The Ambivalent Progress of Electric Car Technology

With all the attention paid in recent years by both automobile manufacturers and the driving public to the evolution of hybrid and all-electric cars, one would get the impression that this idea was a relatively new thing. It is far from it. Vehicles powered by stored electricity (charging and recharging batteries of one type or another) have been around for nearly 200 years! The ambivalence of the auto industry seems to have succeeded in keeping things moving very slowly.

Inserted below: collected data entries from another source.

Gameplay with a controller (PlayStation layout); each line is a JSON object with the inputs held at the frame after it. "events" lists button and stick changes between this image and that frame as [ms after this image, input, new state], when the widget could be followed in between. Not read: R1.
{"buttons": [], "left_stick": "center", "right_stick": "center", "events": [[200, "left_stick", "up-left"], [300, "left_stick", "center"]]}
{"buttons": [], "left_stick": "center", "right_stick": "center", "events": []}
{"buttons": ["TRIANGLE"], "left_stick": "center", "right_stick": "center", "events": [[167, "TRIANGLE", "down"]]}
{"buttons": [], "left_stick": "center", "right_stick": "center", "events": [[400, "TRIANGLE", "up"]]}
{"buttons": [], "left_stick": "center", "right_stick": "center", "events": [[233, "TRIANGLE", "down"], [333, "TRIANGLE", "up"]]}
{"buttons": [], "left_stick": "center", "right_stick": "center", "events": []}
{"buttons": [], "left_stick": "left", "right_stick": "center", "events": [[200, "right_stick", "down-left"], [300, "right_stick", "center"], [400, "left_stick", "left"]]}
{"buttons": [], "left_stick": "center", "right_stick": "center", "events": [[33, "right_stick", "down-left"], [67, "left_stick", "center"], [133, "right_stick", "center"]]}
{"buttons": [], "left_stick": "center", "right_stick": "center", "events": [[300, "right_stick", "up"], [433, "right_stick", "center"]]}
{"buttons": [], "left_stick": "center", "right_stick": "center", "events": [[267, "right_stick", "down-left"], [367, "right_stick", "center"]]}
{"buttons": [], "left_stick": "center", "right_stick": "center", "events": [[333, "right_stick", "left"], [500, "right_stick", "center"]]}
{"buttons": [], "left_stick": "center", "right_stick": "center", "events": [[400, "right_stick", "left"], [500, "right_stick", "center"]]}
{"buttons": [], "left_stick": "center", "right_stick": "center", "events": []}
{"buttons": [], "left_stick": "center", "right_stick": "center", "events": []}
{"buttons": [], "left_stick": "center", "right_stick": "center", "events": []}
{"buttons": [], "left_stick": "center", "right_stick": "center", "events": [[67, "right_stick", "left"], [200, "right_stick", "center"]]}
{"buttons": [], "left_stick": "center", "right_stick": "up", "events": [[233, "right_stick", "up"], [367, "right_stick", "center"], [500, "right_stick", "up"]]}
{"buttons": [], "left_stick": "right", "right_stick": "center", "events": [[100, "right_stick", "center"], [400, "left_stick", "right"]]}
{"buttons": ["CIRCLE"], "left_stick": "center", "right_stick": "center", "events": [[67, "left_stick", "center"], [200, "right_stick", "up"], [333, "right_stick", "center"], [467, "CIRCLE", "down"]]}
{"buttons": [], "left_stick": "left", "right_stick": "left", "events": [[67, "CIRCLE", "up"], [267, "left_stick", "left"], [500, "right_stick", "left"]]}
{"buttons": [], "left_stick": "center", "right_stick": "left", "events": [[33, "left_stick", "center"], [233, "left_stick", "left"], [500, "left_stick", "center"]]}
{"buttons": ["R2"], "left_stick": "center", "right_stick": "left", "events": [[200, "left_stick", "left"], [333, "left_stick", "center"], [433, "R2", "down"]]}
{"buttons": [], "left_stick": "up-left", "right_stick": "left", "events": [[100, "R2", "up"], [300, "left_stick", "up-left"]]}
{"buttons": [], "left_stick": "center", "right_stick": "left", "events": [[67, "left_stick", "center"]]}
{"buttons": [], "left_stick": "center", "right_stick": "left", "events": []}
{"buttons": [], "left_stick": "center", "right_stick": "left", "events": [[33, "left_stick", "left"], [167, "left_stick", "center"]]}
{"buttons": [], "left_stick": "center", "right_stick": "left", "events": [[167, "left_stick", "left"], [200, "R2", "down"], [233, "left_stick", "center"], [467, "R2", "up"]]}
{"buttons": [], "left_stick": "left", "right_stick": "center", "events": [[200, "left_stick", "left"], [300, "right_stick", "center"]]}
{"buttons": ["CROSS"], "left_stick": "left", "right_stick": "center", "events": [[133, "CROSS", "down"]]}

After a rather successful surge of popularity in the early part of the 20th Century, the idea fell into a kind of obscurity that was deliberately cultivated, to be sure, by the petroleum industry. Renewed interest has bloomed anew as concerns about petroleum costs and environmental consequences of internal combustion engines have become active concerns of the general driving public.

Electric vehicles have been around for a lot longer than many people realize. As far back as the 1830s, Dutch inventor Sibrandus Stratingh created an “electromagnetic cart” that was useful for short distance utility work. Electric vehicles had become so popular by the early 20th Century that even Henry Ford’s wife, Clara, drove one – A 1914 Detroit Electric which she abandoned as soon as Henry began mass producing gasoline powered cars.

In those days, many of the electric vehicles on the market could get 60-80 miles on a charge. They were slower than gas-powered cars and ran at about 15 MPH but were perfect, in those days, for getting around town. They were not cheap and the working-class could not, as a rule, afford them. But a functional version of the technology was on the scene and had a promising future until the idea fell out (or was advertised out) of popular awareness through the 1930’s.

In this era of renewed interest in electrically powered vehicles, it is striking that while many of the world’s major auto makers has introduce or is on the verge of introducing a fully electric car, the advertised driving range of them is 35-60 miles on a charge. More highly developed battery systems, including the Li-Ion type currently being further developed, seem to provide less rather than more storage power than the batteries people regard as ‘primitive’ that were successfully used a hundred years ago. So the technology seems to have gone a step backward for every step it has gone forward.

In the years between Clara Ford’s Detroit Electric and today, we are passing through the era of the hybrid, a vehicle powered by both gasoline/diesel and electricity. Currently, these hybrids are a more functional vehicle that the fully electric ones because their range is so much greater. I expect that until the battery technology is much further advanced, we will see many more hybrids on the road than we will moderately priced all-electrics with limited range or ultra-expensive ones with greater distance capacity.

There have been advances that were abandoned. The most overt example is probably that of GM’s EV1. This fully-electric car was made from 1996 – 1999 and leased to about 800 people. It was hugely popular with it’s drivers but, bowing to pressure from the gasoline-dependent mainstream auto industry, the cars were brought together and simply destroyed in 2002. The coming GM Chevy “Volt” will be seen as a rather sadly inadequate substitute for what was a very functional electric car.

The unevenness and half-hearted efforts of automakers to design and bring to production an affordable and reliable fully-electric car with an adequate driving range is probably reflective of the industry’s ambivalence about the product. The public and federal governments are demanding the development of these vehicles and the auto makers want to be seen as being responsive to that demand.

On the other hand, their entire industry has been geared to and in bed with the petroleum interests for many years. None of the automakers, except for the new ones focused, exclusively, on electric technology (like TESLA) really wants to eliminate the gas-powered automobile or truck. They will likely continue to keep the government and environmentalists off their backs by offering the ‘option’ of electric vehicles that are built, quite deliberately, as to be underpowered and with insufficient driving range to really compete with their bread and butter gas-powered lines.

There isn’t much question but that we have the ability to develop more functional technology to make more affordable and useful electric vehicles, but the primary goal of the auto makers is not and has never been economy or environmental protection. They go, inevitably, where the greatest profits are and so long as that place remains with gas-powered vehicles, the advances in electric car technology will remain restrained, inadequate and fundamentally token.